From the Guidelines
Postpartum cardiomyopathy is a rare but serious heart condition that develops during the last month of pregnancy or within five months after delivery, causing the heart muscle to weaken and become less efficient at pumping blood, leading to heart failure 1.
Definition and Classification
The European Society of Cardiology defines peripartum cardiomyopathy (PPCM) as a non-familial, non-genetic form of dilated cardiomyopathy associated with pregnancy, characterized by left ventricular systolic dysfunction and heart failure 1. The diagnosis is made based on the absence of an identifiable cause of heart failure, the absence of recognizable heart disease prior to the last month of pregnancy, and left ventricular systolic dysfunction demonstrated by classical echocardiographic criteria.
Symptoms and Treatment
Symptoms of PPCM include shortness of breath, fatigue, swelling in the legs, and chest pain. Treatment typically involves standard heart failure medications such as beta-blockers, ACE inhibitors (after delivery), diuretics, and sometimes anticoagulants to prevent blood clots 1. Specific medications might include metoprolol 25-200 mg daily, lisinopril 5-40 mg daily (postpartum only), and furosemide 20-80 mg daily as needed for fluid retention.
Recovery and Risks
Recovery varies significantly, with about 30-50% of women recovering normal heart function within six months, while others may require long-term management or even heart transplantation in severe cases. Women who have experienced PPCM face increased risks in future pregnancies and should receive counseling about these risks before considering another pregnancy 1. Some key points to consider in the management of PPCM include:
- Guideline-directed medical therapy known to benefit patients with left ventricular dysfunction should be considered, taking into account both pregnancy and breastfeeding status 1.
- The duration of standard heart failure medications in patients with PPCM should be indefinite when left ventricular function fails to normalize 1.
- Patients with PPCM whose ventricular function does not normalize after pregnancy should be counseled against a subsequent pregnancy because it carries a significant risk of morbidity and mortality 1.
From the Research
Definition and Characteristics
- Postpartum cardiomyopathy (PPCM) is a rare but potentially life-threatening condition that occurs in previously healthy women during the last month of pregnancy and up to 5-6 months postpartum 2.
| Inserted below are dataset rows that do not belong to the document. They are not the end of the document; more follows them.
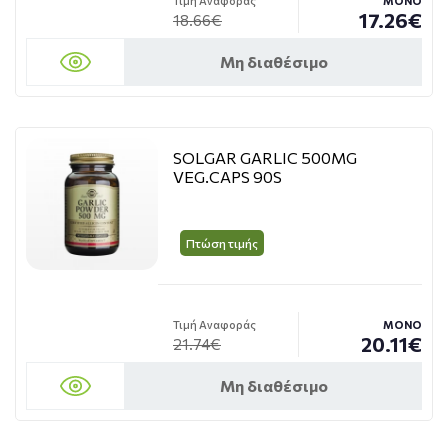
Τιμή Αναφοράς
ΜΟΝΟ
17.26€
18.66€
Μη διαθέσιμο
SOLGAR GARLIC 500MG
VEG.CAPS 90S
Πτώση τιμής
Τιμή Αναφοράς
ΜΟΝΟ
20.11€
21.74€
Μη διαθέσιμο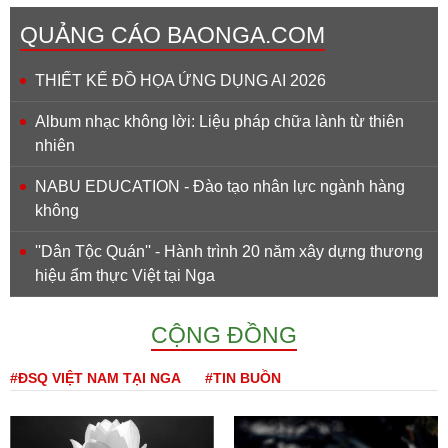
QUẢNG CÁO BAONGA.COM
THIẾT KẾ ĐỒ HỌA ỨNG DỤNG AI 2026
Album nhạc không lời: Liệu pháp chữa lành từ thiên
nhiên
NABU EDUCATION - Đào tạo nhân lực ngành hàng
không
''Dân Tộc Quán'' - Hành trình 20 năm xây dựng thương
hiệu ẩm thực Việt tại Nga
CỘNG ĐỒNG
#ĐSQ VIỆT NAM TẠI NGA
#TIN BUỒN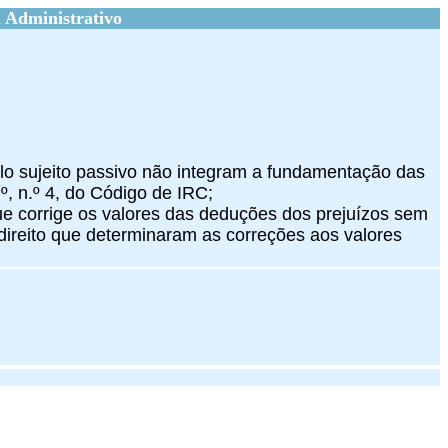
 Administrativo
elo sujeito passivo não integram a fundamentação das
º, n.º 4, do Código de IRC;
que corrige os valores das deduções dos prejuízos sem
 direito que determinaram as correções aos valores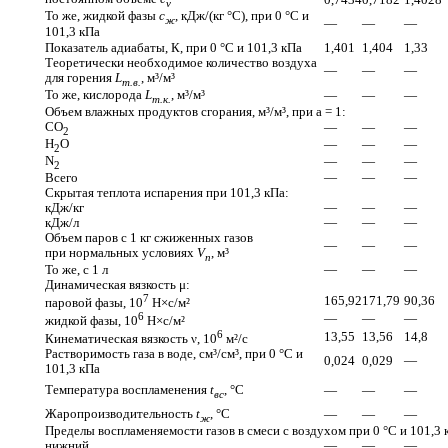
v
То же, жидкой
фазы
с
, кДж/(кг °С),
при 0 °С и
ж
—
—
—
101,3 кПа
Показатель
адиабаты, К,
при 0 °С и
101,3 кПа
1,401
1,404
1,33
Теоретически необходимое количество воздуха
—
—
—
для горения
L
, м³/м³
т.в.
То же, кислорода
L
, м³/м³
—
—
—
т.к.
Объем влажных продуктов
сгорания, м³/м³,
при а = 1:
CO
—
—
—
2
H
O
—
—
—
2
N
—
—
—
2
Всего
—
—
—
Скрытая теплота испарения
при 101,3 кПа:
кДж/кг
—
—
—
кДж/л
—
—
—
Объем паров с 1 кг сжиженных газов
—
—
—
при нормальных условиях
V
, м³
п
То же, с 1 л
—
—
—
Динамическая вязкость μ:
7
165,92
171,79
90,36
паровой фазы,
10
Н×с/м²
6
—
—
—
жидкой фазы,
10
Н×с/м²
6
13,55
13,56
14,8
Кинематическая вязкость ν,
10
м²/с
Растворимость газа
в воде, см³/см³,
при 0 °С и
0,024
0,029
—
101,3 кПа
Температура воспламенения
t
, °С
—
—
—
вс
Жаропроизводительность
t
, °С
—
—
—
ж
Пределы воспламеняемости газов в смеси с воздухом
при 0 °С и
101,3 
нижний
—
—
—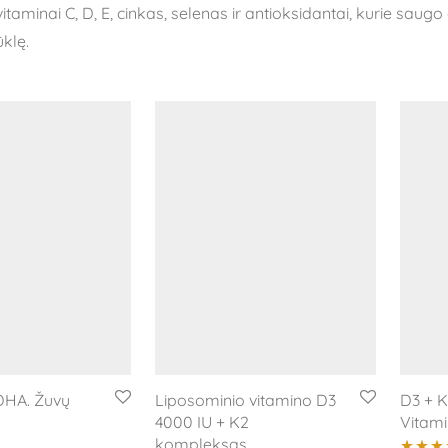
taminai C, D, E, cinkas, selenas ir antioksidantai, kurie sau
klę.
HA. Žuvų
Liposominio vitamino D3
D3 + 
4000 IU + K2
Vitam
kompleksas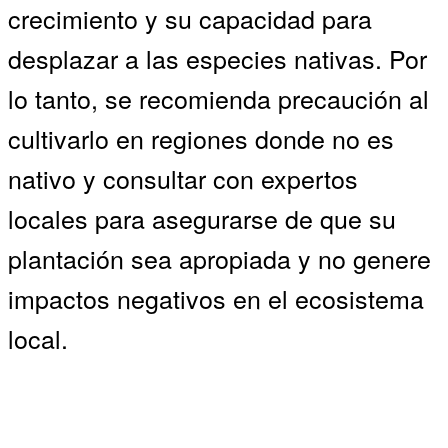
crecimiento y su capacidad para
desplazar a las especies nativas. Por
lo tanto, se recomienda precaución al
cultivarlo en regiones donde no es
nativo y consultar con expertos
locales para asegurarse de que su
plantación sea apropiada y no genere
impactos negativos en el ecosistema
local.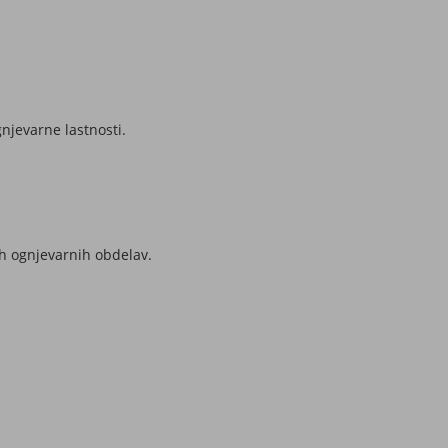
njevarne lastnosti.
ih ognjevarnih obdelav.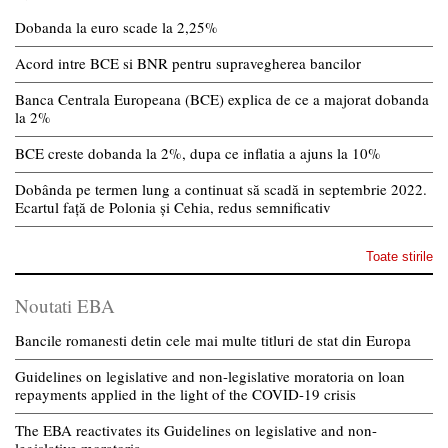
Dobanda la euro scade la 2,25%
Acord intre BCE si BNR pentru supravegherea bancilor
Banca Centrala Europeana (BCE) explica de ce a majorat dobanda
la 2%
BCE creste dobanda la 2%, dupa ce inflatia a ajuns la 10%
Dobânda pe termen lung a continuat să scadă in septembrie 2022.
Ecartul față de Polonia și Cehia, redus semnificativ
Toate stirile
Noutati EBA
Bancile romanesti detin cele mai multe titluri de stat din Europa
Guidelines on legislative and non-legislative moratoria on loan
repayments applied in the light of the COVID-19 crisis
The EBA reactivates its Guidelines on legislative and non-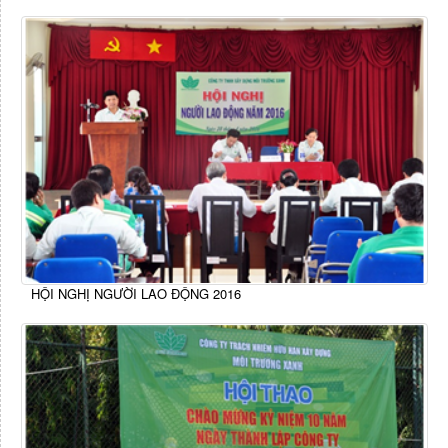
HỘI NGHỊ NGƯỜI LAO ĐỘNG 2016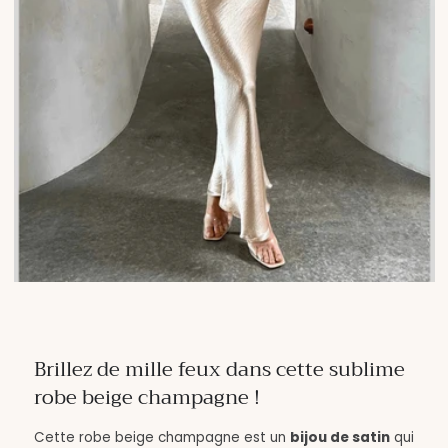
Brillez de mille feux dans cette sublime
robe beige champagne !
Cette robe beige champagne est un
bijou de satin
qui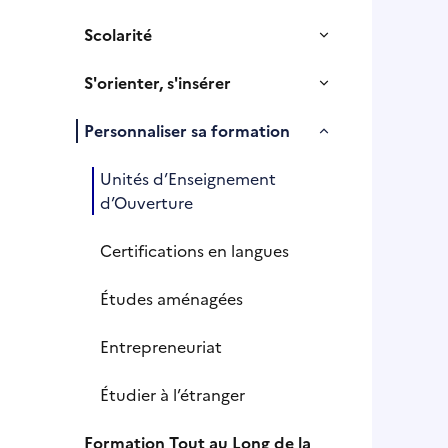
Scolarité
S'orienter, s'insérer
Personnaliser sa formation
Unités d’Enseignement
d’Ouverture
Certifications en langues
Études aménagées
Entrepreneuriat
Étudier à l’étranger
Formation Tout au Long de la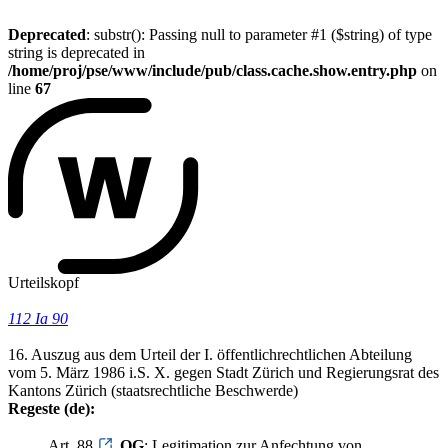
Deprecated
: substr(): Passing null to parameter #1 ($string) of type
string is deprecated in
/home/proj/pse/www/include/pub/class.cache.show.entry.php
on
line
67
Urteilskopf
112 Ia 90
16. Auszug aus dem Urteil der I. öffentlichrechtlichen Abteilung
vom 5. März 1986 i.S. X. gegen Stadt Zürich und Regierungsrat des
Kantons Zürich (staatsrechtliche Beschwerde)
Regeste (de):
Art. 88
OG
; Legitimation zur Anfechtung von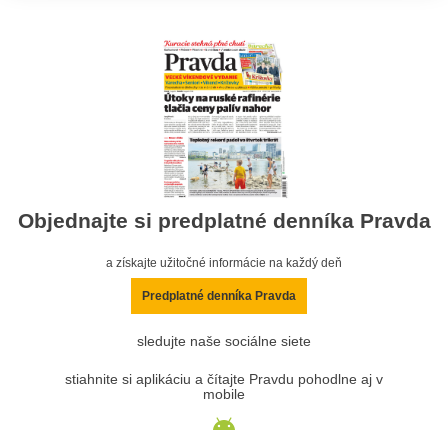
Objednajte si predplatné denníka Pravda
a získajte užitočné informácie na každý deň
Predplatné denníka Pravda
sledujte naše sociálne siete
stiahnite si aplikáciu a čítajte Pravdu pohodlne aj v
mobile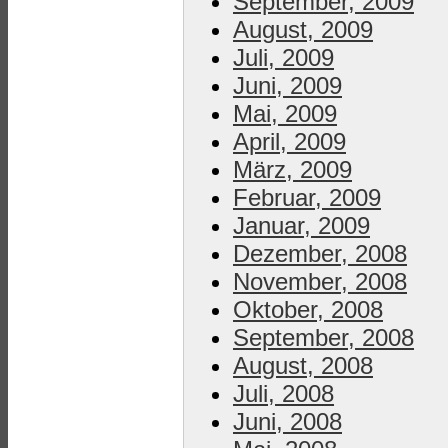
September, 2009
August, 2009
Juli, 2009
Juni, 2009
Mai, 2009
April, 2009
März, 2009
Februar, 2009
Januar, 2009
Dezember, 2008
November, 2008
Oktober, 2008
September, 2008
August, 2008
Juli, 2008
Juni, 2008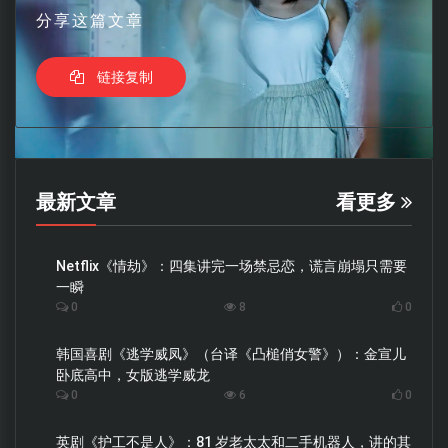
分享这篇文章
链接复制
最新文章
看更多
Netflix《情劫》：四集讲完一场禁忌恋，谎言崩塌只需要
一瞬
0
8
0
韩国喜剧《逃学威凤》（台译《凸槌俏女警》）：金宣儿
卧底高中，女版逃学威龙
0
6
0
英剧《护工不是人》：81 岁老太太和二手机器人，讲的其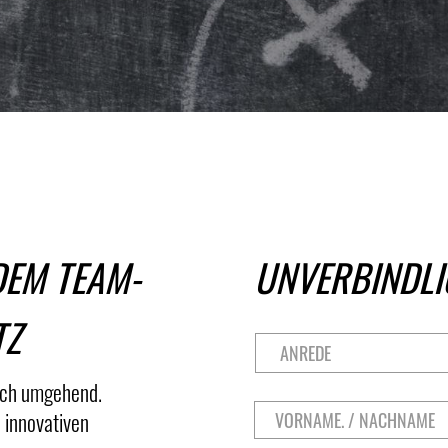
 DEM TEAM-
UNVERBINDLI
TZ
A
N
dich umgehend.
R
V
 innovativen
E
O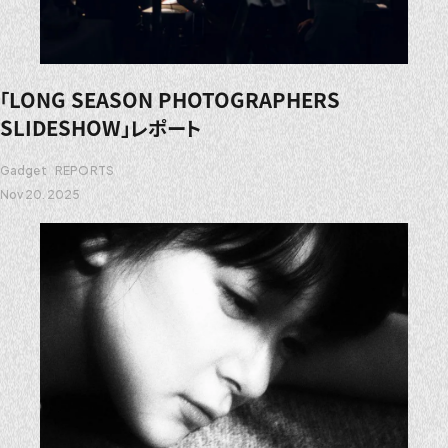
「LONG SEASON PHOTOGRAPHERS
SLIDESHOW」レポート
Gadget
REPORTS
Nov 20. 2025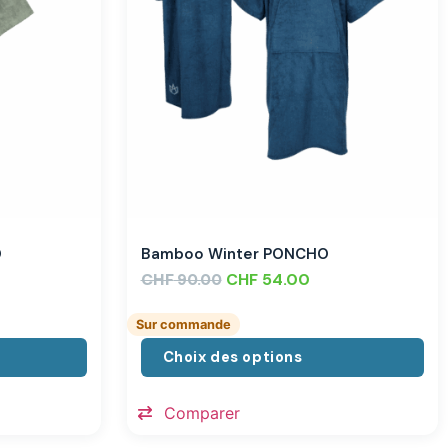
O
Bamboo Winter PONCHO
CHF
CHF
54.00
90.00
Sur commande
Choix des options
Comparer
- It is characterized by left ventricular systolic dysfunction in the absence of any other identifiable cardiac causes 3.
- PPCM is a diagnosis of exclusion, as it shares many clinical characteristics with other forms of systolic heart failure secondary to cardiomyopathy 2.
Pathophysiology
- The etiology and pathophysiology of PPCM remain uncertain, although recent observations strongly suggest the specific role of prolactin cleavage secondary to unbalanced peri/postpartum oxidative stress 2.
- An increase in oxidative stress and anti-angiogenic activity play key roles in the pathophysiology of peripartum cardiomyopathy 4.
Clinical Presentation and Diagnosis
- PPCM typically presents in the third trimester or in the first few months postpartum 4.
- Frequent presenting symptoms of PPCM, such as prostration, shortness of breath on mild exertion, and coughing, are often initially misinterpreted as evidence of pneumonia or as physiological accompaniments of pregnancy and delivery 5.
- The clinical picture of PPCM corresponds to a dilated cardiomyopathy (DCM) with signs of severe heart failure 5.
Management and Treatment
- The management of heart failure requires a multidisciplinary approach during pregnancy, considering the possible adverse effects on the fetus 2.
- After delivery, the treatment is in accordance with the current guidelines for heart failure 2.
- Therapies that target the dysregulation of oxidative stress and anti-angiogenic activity may have a future role in treatment 4.
- Suppression of prolactin release using bromocriptine, a dopamine-receptor antagonist, has been associated with more favorable outcomes in small studies but more research is needed 4, 5.
Breastfeeding Considerations
- Breastfeeding should not routinely be ruled out if the mother is taking heart failure medication, but the consequences for the infant need to be considered 6.
- An informed risk assessment to minimize potential harm to the infant can be carried out using the evidence that is available along with a consideration of drug properties, adverse effects, pediatric use, and pharmacokinetics 6.